A major aspect of what happened in the ’30s, and actually also what happened to Japan in the ’90s, was a process that was described 75 years ago by the great American economist Irving Fisher. Fisher talked about “debt deflation.” He was thinking at the overall level of crisis, but it actually works pretty much the same way even if it’s just a bunch of asset crises. Imagine that the price of everything falls by 25 percent, as it did in the early 1930s. There are a lot of people owing money to other people, a lot of people have debts, and those debts are worth more—the real debts have increased. Now of course there are two sides to that transaction, so the borrower owes more but the lender has a bigger claim. You might think that’s a wash, but it’s not. The borrowers are typically more constrained—more in trouble in terms of cash—than the lenders are. So what this does is actually reduce or eliminate the net worth of people who have no alternative except to slash their spending— whether it’s companies that can’t invest or households that have to slash their consumer spending—and in turn many of those people end up defaulting on their debts, which then destroys confidence in the economy.

Worse yet, it can be a self-reinforcing process.

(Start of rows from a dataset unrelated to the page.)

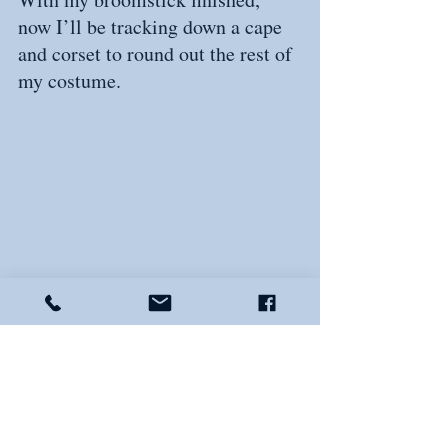
now I’ll be tracking down a cape 
and corset to round out the rest of 
my costume.
By the way, I’m still looking for a 
couple of volunteers to the be 
Winifred and Sarah to my Mary 
Sanderson. If that sounds like 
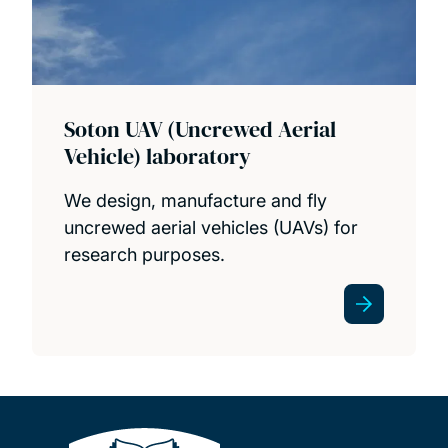
Soton UAV (Uncrewed Aerial
Vehicle) laboratory
We design, manufacture and fly
uncrewed aerial vehicles (UAVs) for
research purposes.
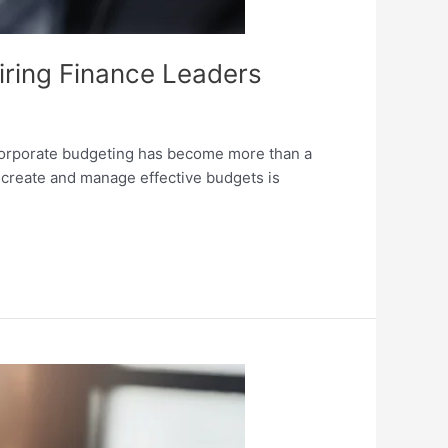
piring Finance Leaders
 corporate budgeting has become more than a
to create and manage effective budgets is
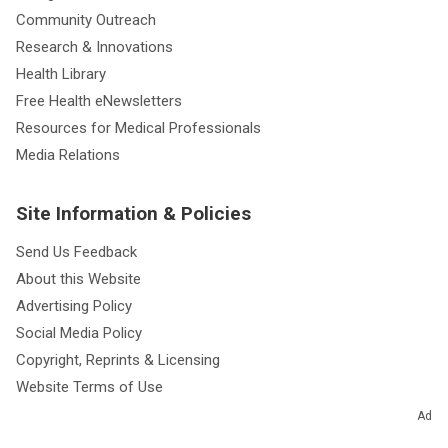
Careers at Cleveland Clinic
Giving
Community Outreach
Research & Innovations
Health Library
Free Health eNewsletters
Resources for Medical Professionals
Media Relations
Site Information & Policies
Send Us Feedback
About this Website
Advertising Policy
Social Media Policy
Copyright, Reprints & Licensing
Ad
Website Terms of Use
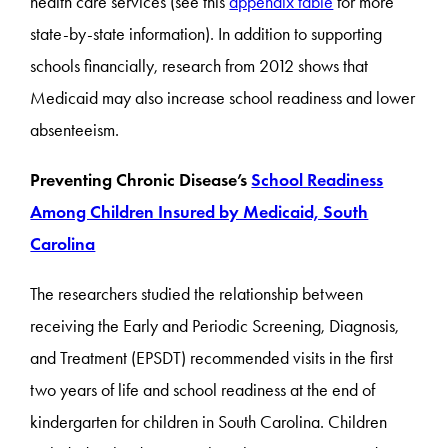
health care services (see this
appendix table
for more
state-by-state information). In addition to supporting
schools financially, research from 2012 shows that
Medicaid may also increase school readiness and lower
absenteeism.
Preventing Chronic Disease’s
School Readiness
Among Children Insured by Medicaid, South
Carolina
The researchers studied the relationship between
receiving the
Early and Periodic Screening, Diagnosis,
and Treatment
(EPSDT) recommended visits in the first
two years of life and school readiness at the end of
kindergarten for children in South Carolina. Children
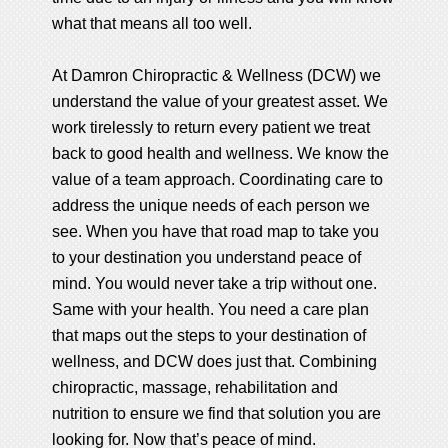
what that means all too well.
At Damron Chiropractic & Wellness (DCW) we
understand the value of your greatest asset. We
work tirelessly to return every patient we treat
back to good health and wellness. We know the
value of a team approach. Coordinating care to
address the unique needs of each person we
see. When you have that road map to take you
to your destination you understand peace of
mind. You would never take a trip without one.
Same with your health. You need a care plan
that maps out the steps to your destination of
wellness, and DCW does just that. Combining
chiropractic, massage, rehabilitation and
nutrition to ensure we find that solution you are
looking for. Now that’s peace of mind.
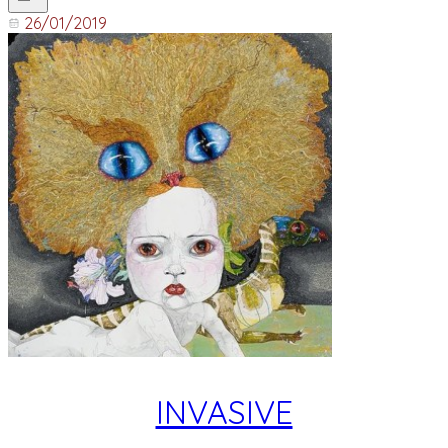
26/01/2019
INVASIVE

As deflation takes place, all of these debts become worse, balance sheets collapse, so the economy is therefore more depressed, which leads to more deflation. That’s an alternative account of what happened in the 1930s. It’s not actually inconsistent with the bank crisis of the ’30s, because a lot of the reason banks were in so much trouble was that banks both owed money that was in dollars—their deposits—and they had assets that were in dollars, which were loans to people. But the loans became unpayable thanks to debt deflation, and so the banks went under as well.

If you were to ask how many people talked about debt deflation 10 years ago, it’d be “not many.” But now it’s painfully relevant. Just last week the Federal Reserve released its latest survey of consumer finances, and it’s quite awesome. What’s happened right now is that households—families—have had their assets lose a lot of value. Their principal asset tends to be a house. People also have a fair bit of stock. So their assets have collapsed in value, but their debts have not. The result has been a savaging of consumer balance sheets. The best estimates now from [Yale Law student and blogger] James Kwak are that a decade of saving has been wiped out. The typical American family is poorer now than it was in 1998.